Но в дорогу он отправится завтра. А сегодня вечером они с Джинни гуляют по берегу озера, по каменистой дорожке, по которой, наверное, и век, и два века назад гуляли такие же молодые пары, говорили ни о чем и обо всем, как это часто бывает, когда нужно сказать самое главное, а произносятся какие-то ничего не значащие слова.

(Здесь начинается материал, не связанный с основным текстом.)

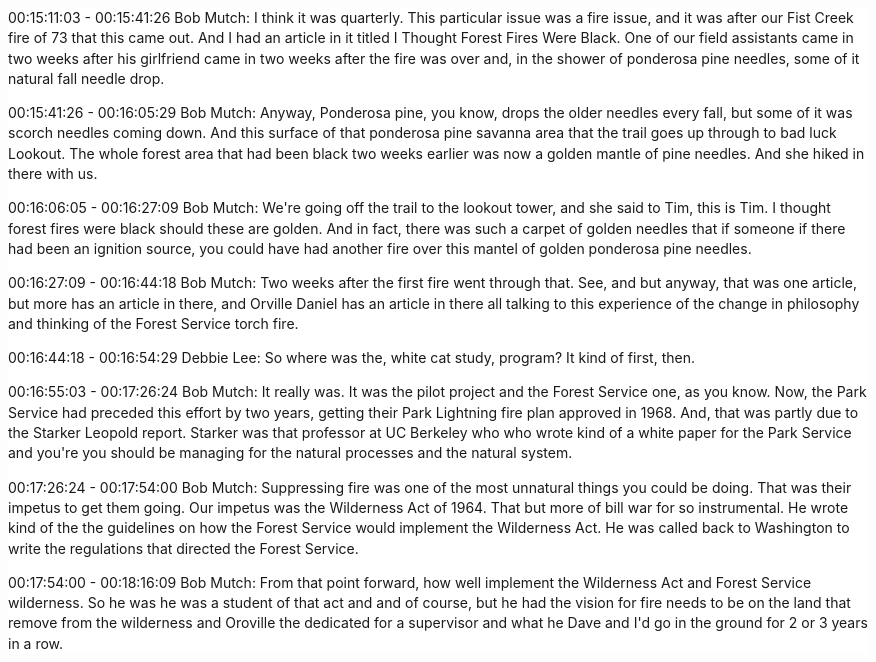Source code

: 
00:15:11:03 - 00:15:41:26
Bob Mutch:
I think it was quarterly. This particular issue was a fire issue, and it was after our Fist Creek fire of 73 that this came out. And I had an article in it titled I Thought Forest Fires Were Black. One of our field assistants came in two weeks after his girlfriend came in two weeks after the fire was over and, in the shower of ponderosa pine needles, some of it natural fall needle drop.


00:15:41:26 - 00:16:05:29
Bob Mutch:
Anyway, Ponderosa pine, you know, drops the older needles every fall, but some of it was scorch needles coming down. And this surface of that ponderosa pine savanna area that the trail goes up through to bad luck Lookout. The whole forest area that had been black two weeks earlier was now a golden mantle of pine needles. And she hiked in there with us.


00:16:06:05 - 00:16:27:09
Bob Mutch:
We're going off the trail to the lookout tower, and she said to Tim, this is Tim. I thought forest fires were black should these are golden. And in fact, there was such a carpet of golden needles that if someone if there had been an ignition source, you could have had another fire over this mantel of golden ponderosa pine needles.


00:16:27:09 - 00:16:44:18
Bob Mutch:
Two weeks after the first fire went through that. See, and but anyway, that was one article, but more has an article in there, and Orville Daniel has an article in there all talking to this experience of the change in philosophy and thinking of the Forest Service torch fire.


00:16:44:18 - 00:16:54:29
Debbie Lee:
So where was the, white cat study, program? It kind of first, then.


00:16:55:03 - 00:17:26:24
Bob Mutch:
It really was. It was the pilot project and the Forest Service one, as you know. Now, the Park Service had preceded this effort by two years, getting their Park Lightning fire plan approved in 1968. And, that was partly due to the Starker Leopold report. Starker was that professor at UC Berkeley who who wrote kind of a white paper for the Park Service and you're you should be managing for the natural processes and the natural system.


00:17:26:24 - 00:17:54:00
Bob Mutch:
Suppressing fire was one of the most unnatural things you could be doing. That was their impetus to get them going. Our impetus was the Wilderness Act of 1964. That but more of bill war for so instrumental. He wrote kind of the the guidelines on how the Forest Service would implement the Wilderness Act. He was called back to Washington to write the regulations that directed the Forest Service.


00:17:54:00 - 00:18:16:09
Bob Mutch:
From that point forward, how well implement the Wilderness Act and Forest Service wilderness. So he was he was a student of that act and and of course, but he had the vision for fire needs to be on the land that remove from the wilderness and Oroville the dedicated for a supervisor and what he Dave and I'd go in the ground for 2 or 3 years in a row.
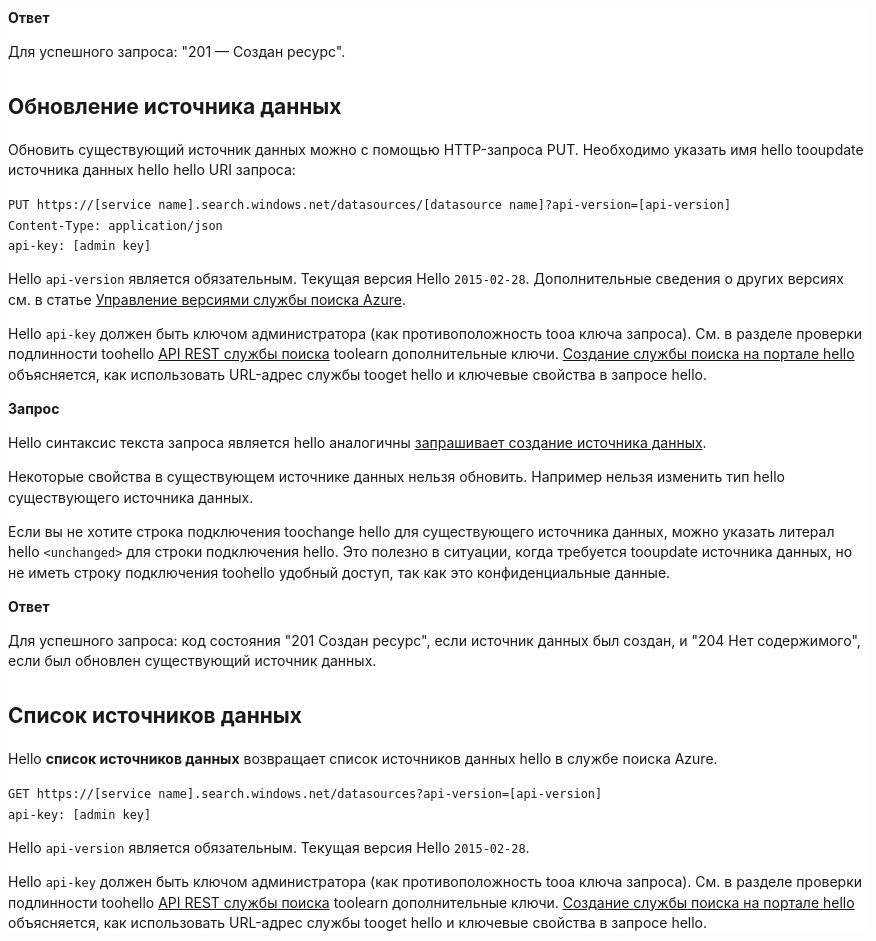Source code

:**Ответ**

Для успешного запроса: "201 — Создан ресурс". 

<a name="UpdateDataSource"></a>

## <a name="update-data-source"></a>Обновление источника данных
Обновить существующий источник данных можно с помощью HTTP-запроса PUT. Необходимо указать имя hello tooupdate источника данных hello hello URI запроса:

    PUT https://[service name].search.windows.net/datasources/[datasource name]?api-version=[api-version]
    Content-Type: application/json
    api-key: [admin key]

Hello `api-version` является обязательным. Текущая версия Hello `2015-02-28`. Дополнительные сведения о других версиях см. в статье [Управление версиями службы поиска Azure](https://msdn.microsoft.com/library/azure/dn864560.aspx).

Hello `api-key` должен быть ключом администратора (как противоположность tooa ключа запроса). См. в разделе проверки подлинности toohello [API REST службы поиска](https://msdn.microsoft.com/library/azure/dn798935.aspx) toolearn дополнительные ключи. [Создание службы поиска на портале hello](search-create-service-portal.md) объясняется, как использовать URL-адрес службы tooget hello и ключевые свойства в запросе hello.

**Запрос**

Hello синтаксис текста запроса является hello аналогичны [запрашивает создание источника данных](#CreateDataSourceRequestSyntax).

Некоторые свойства в существующем источнике данных нельзя обновить. Например нельзя изменить тип hello существующего источника данных.  

Если вы не хотите строка подключения toochange hello для существующего источника данных, можно указать литерал hello `<unchanged>` для строки подключения hello. Это полезно в ситуации, когда требуется tooupdate источника данных, но не иметь строку подключения toohello удобный доступ, так как это конфиденциальные данные.

**Ответ**

Для успешного запроса: код состояния "201 Создан ресурс", если источник данных был создан, и "204 Нет содержимого", если был обновлен существующий источник данных.

<a name="ListDataSource"></a>

## <a name="list-data-sources"></a>Список источников данных
Hello **список источников данных** возвращает список источников данных hello в службе поиска Azure. 

    GET https://[service name].search.windows.net/datasources?api-version=[api-version]
    api-key: [admin key]

Hello `api-version` является обязательным. Текущая версия Hello `2015-02-28`. 

Hello `api-key` должен быть ключом администратора (как противоположность tooa ключа запроса). См. в разделе проверки подлинности toohello [API REST службы поиска](https://msdn.microsoft.com/library/azure/dn798935.aspx) toolearn дополнительные ключи. [Создание службы поиска на портале hello](search-create-service-portal.md) объясняется, как использовать URL-адрес службы tooget hello и ключевые свойства в запросе hello.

Брюс теперь почти не хромал и смог вслед за Джинни перебраться по мосту к развалинам замка и подойти к колодцу, который был теперь закрыт тяжелой деревянной крышкой – умельцы постарались, – а сверху лежал огромный камень. Уже стемнело, но светила луна, и развалины замка вблизи не казались такими опасными, какими Брюс видел их ночью из окна. Он тайком поглядывал на профиль Джинни, освещенный луной, и на ямочку на ее щеке и думал, что вот он стоит посреди развалин Стоункита, ради которых добирался сюда из Обана. Но мог ли он тогда представить, что в его жизни будет не только этот замок, а будет Джинни, будет Грэни Пенни и Роб Макбейн, и Джок Эбердин, и рыженькая Лиззи, будут все эти славные люди, ставшие ему родными, как и он – им, и будет нескончаемая, расцвеченная всеми красками, загадочная и опасная вересковая пустошь.
Назавтра все, кто мог, вышли провожать Брюса, нагрузив съестным для него почти половину фургона. Прибежала Джинни – Брюс ждал ее с нетерпением, – и они обменялись заранее написанными на листочках бумаги своими адресами – пиши мне, и ты пиши, не забывай, и ты тоже, обязательно встретимся, да, непременно… Все глаза – в их сторону, а они – только долгое пожатие рук, пропустившее через себя ток нового, ранее не изведанного чувства.
Фургон тронулся, и вот пошел быстрей, быстрей, запылил по дороге и скрылся за холмом.
Прощай, Брюс… Нет, почему же «прощай»? До свидания, Брюс Флетчер из Обана, Блэкмор будет ждать тебя.